### Problem
Range to output from the entries below: the line containing "[719,636,753,648] [686,660,753,674] [934,635,1012,648]" through the line containing "[505,725,582,738] 06.2021 ->". Set it down exactly, ends included, nothing else.

### Data for review
····················

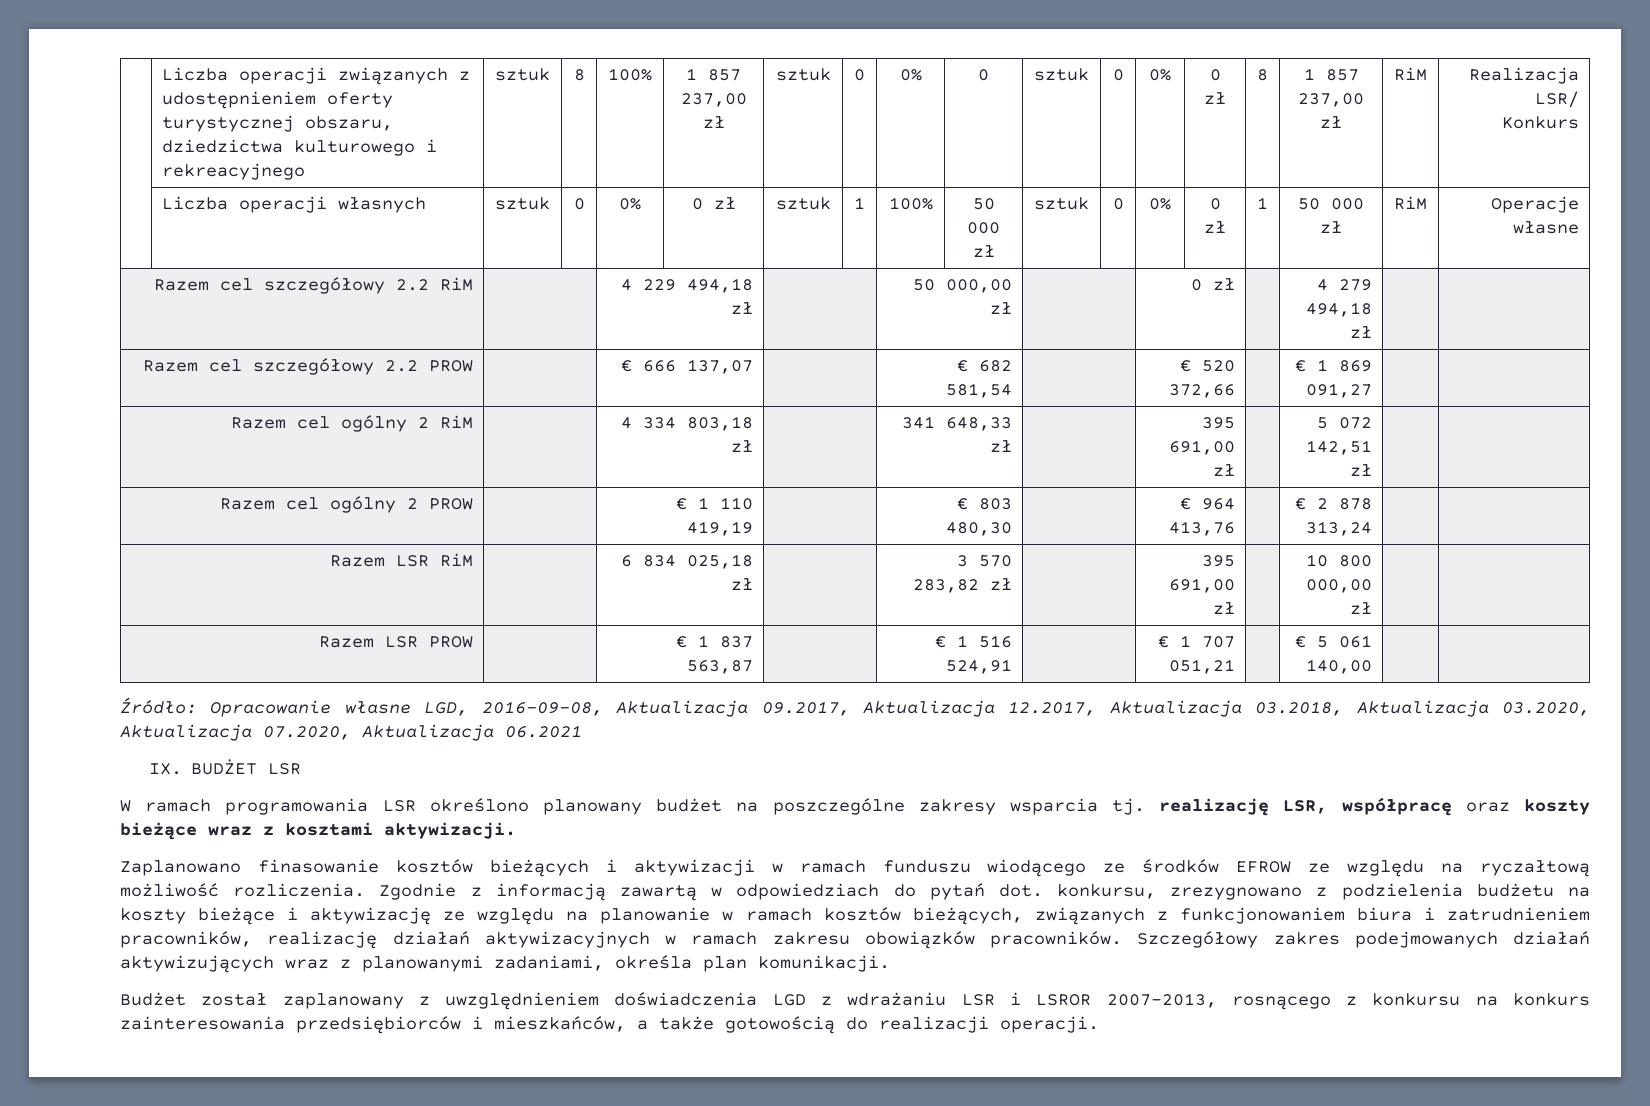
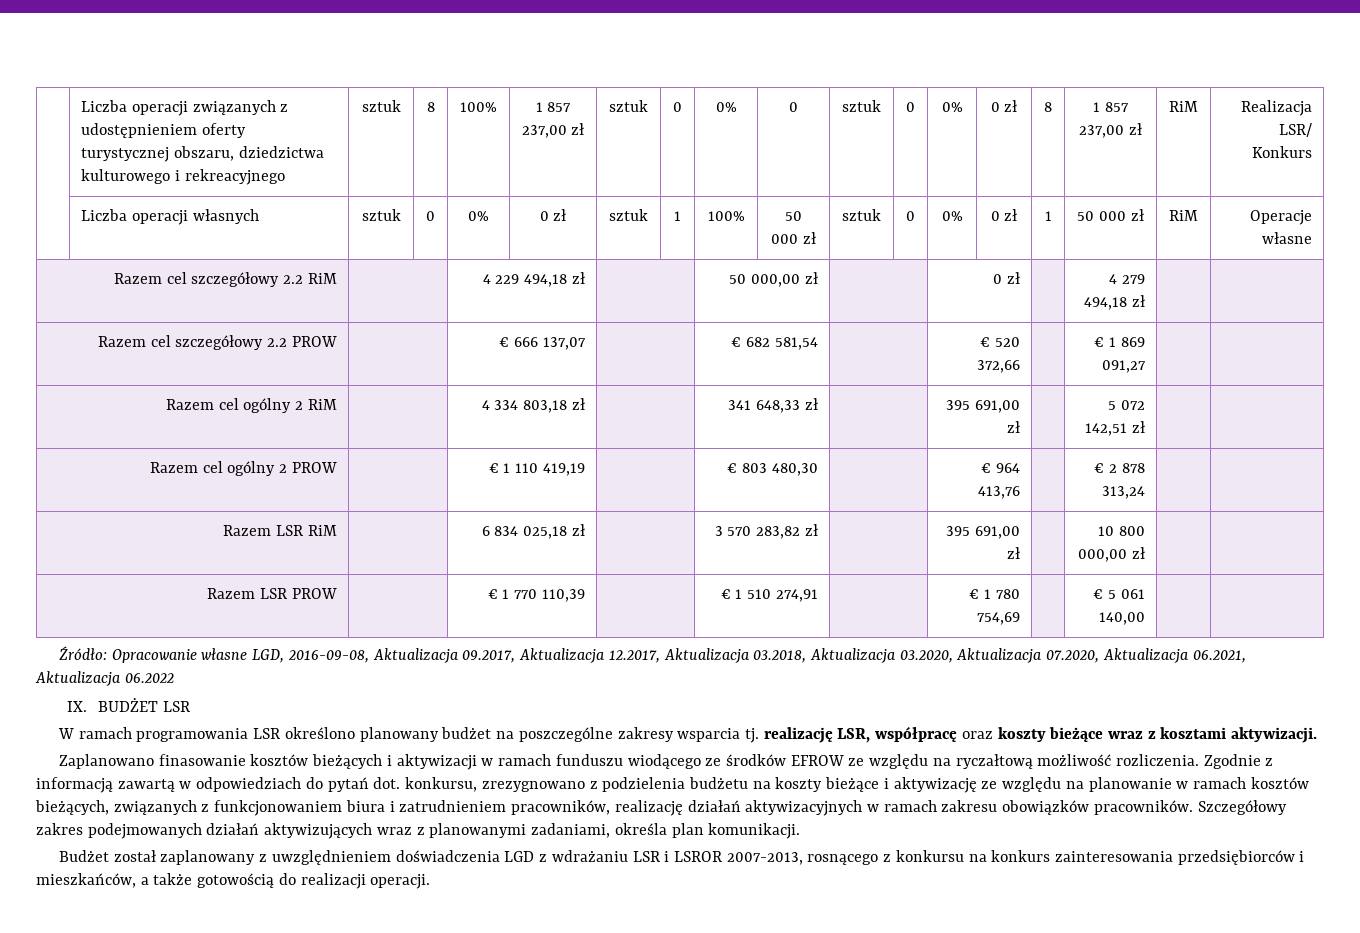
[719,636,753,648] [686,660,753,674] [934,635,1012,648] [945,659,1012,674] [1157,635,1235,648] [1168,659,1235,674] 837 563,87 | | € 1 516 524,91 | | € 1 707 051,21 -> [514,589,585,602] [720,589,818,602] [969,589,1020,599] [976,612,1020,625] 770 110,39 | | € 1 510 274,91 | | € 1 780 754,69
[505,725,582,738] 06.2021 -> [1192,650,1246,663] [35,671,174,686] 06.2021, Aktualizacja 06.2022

····················

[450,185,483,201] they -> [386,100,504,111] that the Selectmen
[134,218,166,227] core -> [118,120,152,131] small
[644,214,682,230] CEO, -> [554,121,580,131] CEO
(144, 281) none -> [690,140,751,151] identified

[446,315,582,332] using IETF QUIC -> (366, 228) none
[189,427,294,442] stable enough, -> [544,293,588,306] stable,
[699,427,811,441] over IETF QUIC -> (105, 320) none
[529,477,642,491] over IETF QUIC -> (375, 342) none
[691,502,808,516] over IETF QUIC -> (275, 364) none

····················

### Answer space
[719,636,753,648] [686,660,753,674] [934,635,1012,648] [945,659,1012,674] [1157,635,1235,648] [1168,659,1235,674] 837 563,87 | | € 1 516 524,91 | | € 1 707 051,21 -> [514,589,585,602] [720,589,818,602] [969,589,1020,599] [976,612,1020,625] 770 110,39 | | € 1 510 274,91 | | € 1 780 754,69
[505,725,582,738] 06.2021 -> [1192,650,1246,663] [35,671,174,686] 06.2021, Aktualizacja 06.2022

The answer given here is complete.